• Text excerpt:
Balancing act: International players weigh the benefits of diving into the sector
In the past two years Myanmar’s local banks have begun to feel the pull of internationalisation as foreign firms appear in the country to offer their services. Potential joint venture partners, technology retailers, payment system providers and a wide selection of other products are now at their fingertips. Yet while advancements are definitely needed, some warn that prudent spending, strategic planning, education and professional branding are more pressing concerns.
Banking Battleground
ATMs first arrived in Yangon in early 2012, and a few months later MasterCard and Visa began providing their services to local banks, allowing foreigners to withdraw money in Myanmar. Later that year, China UnionPay launched, in conjunction with the existing Myanmar Payment Union, services in Myanmar. UnionPay is the largest card provider in the world by cards issued, accounting for 45% of the global total in 2012, and has a monopoly on card services in the world’s most populous country. Its operations in 135 countries pushed it to second place globally in terms of combined debit and credit card purchase volume in 2012, with 23.8% of the market in the first half of 2012. This surpassed MasterCard (21.7%), but is still a long shot from the leader Visa (46%).
In the fray it is easy to overlook the simpler infrastructure needs on which these services rely. “ATMs are often hindered by Yangon’s poor network connection, which remains one of our biggest obstacles,” said U Pe Myint, managing director of CB Bank, the country second-largest private bank. Networks in Myanmar are due to be upgraded in the coming years by international telecoms partners, but banking partners may have to wait.
Lining Up
A long list of foreign financial institutions have seen the promise of Myanmar’s nascent banking system and are pre-empting developments to gain an early mover advantage. More than 30 firms have representative offices in Yangon, including Standard Chartered, ANZ, Siam Commercial Bank and Bangkok Bank. “Foreign banks are not yet allowed to operate in Myanmar, but when they are allowed to enter the market, they will only be able to operate joint ventures with local banks initially,” said Daw Naw Eh Hpaw, deputy director-general of the Central Bank of Myanmar, at a conference in July 2013. Regulations were changed at the end of 2013 to allow international banks to form joint ventures with local banks, and the details of these regulations will specify what stake can be acquired. But as with any joint venture, the demands and requirements of each party must be in line with a long-term relationship. U Pe Myint told OBG, “Local banks may suffer as bigger banks may be able to squash them because of their significantly greater capital.”

Collection entries
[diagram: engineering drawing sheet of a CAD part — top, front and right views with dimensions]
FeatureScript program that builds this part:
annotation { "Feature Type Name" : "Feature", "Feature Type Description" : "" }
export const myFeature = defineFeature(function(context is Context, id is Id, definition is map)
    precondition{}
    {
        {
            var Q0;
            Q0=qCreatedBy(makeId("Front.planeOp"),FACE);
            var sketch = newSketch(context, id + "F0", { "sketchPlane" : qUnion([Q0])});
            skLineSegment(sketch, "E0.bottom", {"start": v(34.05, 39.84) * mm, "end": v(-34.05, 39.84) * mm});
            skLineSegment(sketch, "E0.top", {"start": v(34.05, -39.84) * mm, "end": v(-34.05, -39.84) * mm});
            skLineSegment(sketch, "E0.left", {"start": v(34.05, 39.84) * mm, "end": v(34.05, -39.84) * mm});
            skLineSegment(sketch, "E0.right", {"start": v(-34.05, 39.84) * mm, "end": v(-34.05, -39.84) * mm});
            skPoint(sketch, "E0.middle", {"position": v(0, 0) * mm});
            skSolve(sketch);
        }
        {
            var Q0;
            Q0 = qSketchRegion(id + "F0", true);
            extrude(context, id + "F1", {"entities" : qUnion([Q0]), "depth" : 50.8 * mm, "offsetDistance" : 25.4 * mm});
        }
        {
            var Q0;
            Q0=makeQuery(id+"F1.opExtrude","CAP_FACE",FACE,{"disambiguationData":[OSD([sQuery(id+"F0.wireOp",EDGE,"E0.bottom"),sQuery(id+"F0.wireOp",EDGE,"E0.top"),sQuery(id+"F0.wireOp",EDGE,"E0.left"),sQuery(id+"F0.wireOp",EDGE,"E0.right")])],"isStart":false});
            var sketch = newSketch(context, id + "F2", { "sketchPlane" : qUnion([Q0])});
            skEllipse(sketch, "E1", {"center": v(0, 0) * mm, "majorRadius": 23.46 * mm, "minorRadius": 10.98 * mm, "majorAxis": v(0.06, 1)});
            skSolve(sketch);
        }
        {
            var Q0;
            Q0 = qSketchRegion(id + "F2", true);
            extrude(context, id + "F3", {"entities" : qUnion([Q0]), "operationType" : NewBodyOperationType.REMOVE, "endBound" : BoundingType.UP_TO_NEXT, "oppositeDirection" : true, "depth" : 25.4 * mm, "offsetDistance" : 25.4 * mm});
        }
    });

• Exercise aim: In the article on Myanmar's banking sector, why does U Pe Myint say local banks may suffer once foreign banks can form joint ventures? Answer in one to three sentences.

• Solution for this problem: He says bigger foreign banks may be able to squash local banks because the foreign banks have significantly greater capital.